Bally’s Paragon, released in 1979, is one of the most revered machines of pinball’s golden transition years — and for many collectors, simply one of the most beautiful games ever made. Designed by Greg Kmiec and adorned with Paul Faris’s lush, intricate artwork of muscular barbarian heroes and perilous fantasy landscapes, it holds a double distinction: it was Bally’s very first widebody (“SuperSize”) table, and the first machine ever to feature in-line drop targets. Just over nine thousand were produced.

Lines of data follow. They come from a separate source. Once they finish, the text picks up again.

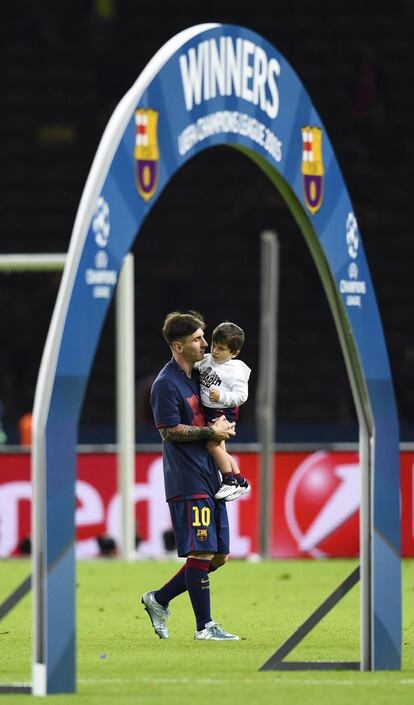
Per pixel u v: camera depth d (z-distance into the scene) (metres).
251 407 88.56
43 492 22.52
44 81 107.56
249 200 97.62
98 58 106.81
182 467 30.47
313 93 104.75
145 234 99.31
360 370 27.53
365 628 27.02
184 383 30.50
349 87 103.19
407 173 101.19
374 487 27.25
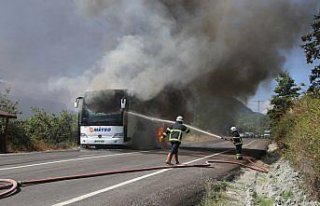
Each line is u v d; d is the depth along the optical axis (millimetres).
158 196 8141
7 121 21016
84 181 9695
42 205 6906
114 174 11172
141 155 18109
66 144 26219
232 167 14852
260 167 16078
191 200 8180
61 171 11266
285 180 11266
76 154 17984
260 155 22844
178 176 11227
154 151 21516
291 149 13242
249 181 11844
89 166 12789
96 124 22078
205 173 12281
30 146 22406
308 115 12102
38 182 9211
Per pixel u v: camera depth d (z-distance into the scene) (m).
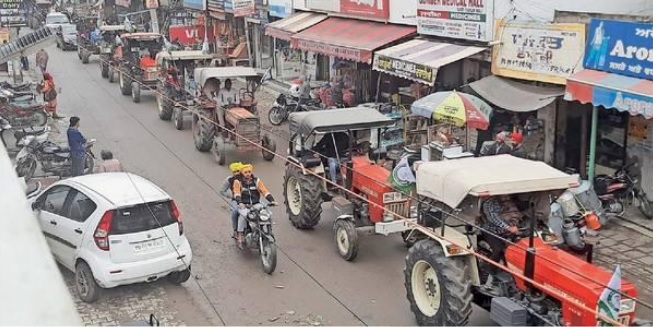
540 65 15.05
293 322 10.00
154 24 42.56
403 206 11.98
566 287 7.73
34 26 51.38
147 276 10.32
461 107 15.20
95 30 41.62
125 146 21.14
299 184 13.41
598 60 13.46
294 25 25.64
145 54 29.62
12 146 19.20
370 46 20.03
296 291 11.05
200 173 18.19
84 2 62.00
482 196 8.52
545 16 15.23
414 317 10.08
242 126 18.80
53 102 24.56
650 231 13.13
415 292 9.52
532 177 8.63
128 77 28.94
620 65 12.98
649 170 13.91
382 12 21.69
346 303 10.59
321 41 22.33
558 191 8.87
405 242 12.89
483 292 8.82
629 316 7.63
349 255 12.09
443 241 8.88
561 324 7.82
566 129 15.77
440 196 8.97
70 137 16.88
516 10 15.90
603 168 15.20
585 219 11.53
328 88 23.62
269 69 30.62
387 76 22.42
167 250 10.52
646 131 13.93
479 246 9.14
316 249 12.81
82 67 37.91
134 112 26.14
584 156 15.55
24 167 16.62
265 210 12.01
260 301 10.71
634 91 12.15
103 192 10.56
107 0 52.94
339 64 25.00
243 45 33.31
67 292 1.33
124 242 10.16
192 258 12.46
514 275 8.26
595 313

That extra-wide playfield is a sprawling adventure, complete with four flippers — including a strategically vital upper-left mini-flipper — and a multi-level layout. The path to a big score runs through the bonus: the spinner builds your bonus while the stacked drop targets multiply it, and since a bonus pegged at 20K, 30K, or 40K is held over between balls, the smart play is to build it high on ball one so balls two and three pay off huge. Skilled players live and die by ball control here, using deft tap-passes between the right flippers and holding the upper-left flipper to safely return the ball from the treacherous Valley of Demons.

The game is famously demanding — the central “advance bonus” standup under the pops is notorious for sending balls out of control — but that danger is part of the legend. Gorgeous, ambitious, and historically pivotal, Paragon is a crown jewel of late-1970s Bally design and a grail machine for serious enthusiasts.